Danser un chemin vers la liberté

Sidi Larbi Cherkaoui, Fractus V

Jeudi 6 janvier 2016, 20h, le silence total se fait entre les épaisses parois du Grand Théâtre de Luxembourg.

On reconnaît souvent l’estime d’un public pour un artiste à la qualité du silence qui précède son entrée. Chaque spectateur prend, dans ce premier silence, la mesure de ce qu’il va découvrir tandis que l’artiste, lui, tapi dans l’obscurité évanescente de la scène, prend une dernière inspiration avant d’entamer sa performance.

Ce soir, le public est très nombreux pour cette dernière des deux représentations de Sidi Larbi Cherkaoui à Luxembourg, impatient de découvrir la dernière création de l’un des chorégraphes les plus talentueux de notre temps.

L’artiste belge, tant attendu, reprend avec ce spectacle, intitulé Fractus V, son travail d’enrichissement mutuel des arts. C’est cet effort, qu’il avait initié en mai 2014 à l’occasion des 40 ans du Tanztheater Wuppertal de Pina Bausch, dont il nous présente ce soir le fruit.

Audacieux, il marie les travaux du prolifique linguiste américain Noam Chomsky, déconstructeur éclairant des discours de propagande économique et politique contemporaine, à la recherche chorégraphique, aux danses ethniques, premières ainsi qu’aux musiques du monde: congolaise, indienne, japonaise et coréenne, toutes interprétées par des instrumentistes talentueux façonnés par ces cultures.

Si les parcours des musiciens sont éclectiques, ceux des danseurs le sont tout autant: circassien, danseur de Lindy Hop, de flamenco mais aussi de smurf (cette danse caractérisée par les contractions musculaires des artistes au moment précis des claps, caisses claires et autres marqueurs du rythme dont voici un exemple).
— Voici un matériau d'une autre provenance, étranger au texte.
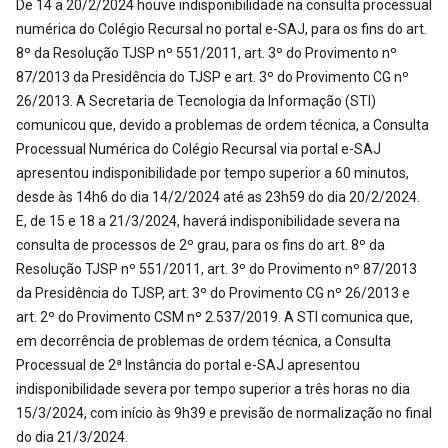
De 14 a 20/2/2024 houve indisponibilidade na consulta processual
numérica do Colégio Recursal no portal e-SAJ, para os fins do art.
8º da Resolução TJSP nº 551/2011, art. 3º do Provimento nº
87/2013 da Presidência do TJSP e art. 3º do Provimento CG nº
26/2013. A Secretaria de Tecnologia da Informação (STI)
comunicou que, devido a problemas de ordem técnica, a Consulta
Processual Numérica do Colégio Recursal via portal e-SAJ
apresentou indisponibilidade por tempo superior a 60 minutos,
desde às 14h6 do dia 14/2/2024 até as 23h59 do dia 20/2/2024.
E, de 15 e 18 a 21/3/2024, haverá indisponibilidade severa na
consulta de processos de 2º grau, para os fins do art. 8º da
Resolução TJSP nº 551/2011, art. 3º do Provimento nº 87/2013
da Presidência do TJSP, art. 3º do Provimento CG nº 26/2013 e
art. 2º do Provimento CSM nº 2.537/2019. A STI comunica que,
em decorrência de problemas de ordem técnica, a Consulta
Processual de 2ª Instância do portal e-SAJ apresentou
indisponibilidade severa por tempo superior a três horas no dia
15/3/2024, com início às 9h39 e previsão de normalização no final
do dia 21/3/2024.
Par les dialogues qu’il fait naître entre ces différents univers, Cherkaoui parvient à faire émerger les particules fondamentales de l’émotion, du plaisir de s’exprimer à travers son enveloppe charnelle.

Fractus V Fractus V - ©FilipVanRoe

Devant nous, les corps s’entremêlent et forment parfois des monstres mythologiques, allégories de nos sociétés si fluides qu’elles épousent parfaitement les contours de leurs environnements culturels et médiatiques.

®FilipVanRoe-Fractus-V

Puis, soudain, voilà que les danseurs forment une frontière autour de l’un d’eux qui devient dès lors une sorte de bouc émissaire, mis à la marge, isolé. Celui-ci est moqué, frappé, manipulé, orienté, forcé à des mouvements qu’il n’aurait jamais fait sans ces contraintes. Représentation de ces discours quotidiens qui orientent délibérément nos choix, nos actes et donc nos parcours de vies.

Pas de théorie du grand complot dans cette mise en évidence, simplement la volonté de faire prendre conscience de ce et ceux qui nous conditionnent afin de retrouver la liberté intrinsèque à nos vies, à nos élans sincères et premiers, non contraints.

Pas à pas, les danseurs décrivent par leurs mouvements d’abord le carcan politique qui décide pour nous qui n’avons pas le temps de faire vivre nos cités, nos énergies vitales trop accaparées par nos carrières, nos familles et nos loisirs. Les mots de Chomsky résonnent, sobres, puissants, sans emphase. Ils choquent par leur clarté.

®FilipVanRoe Fractus V

Puis s’esquisse le chemin de l’émancipation, peu à peu, les danses se font plus libres, moins contraintes, plus proches de ce qu’auraient pu être les premières danses exécutées par nos lointains ancêtres, simplement portées par une énergie vitale cherchant à s’exprimer à travers les mouvements du corps.

Lorsque le spectacle s’achève, un flot continu d’applaudissements envahit le Grand Théâtre. Le public, conquis, se lève pour célébrer celui qui les a tant fait vibrer ce soir grâce à son travail opiniâtre. Le silence est rompu, le talent reconnu.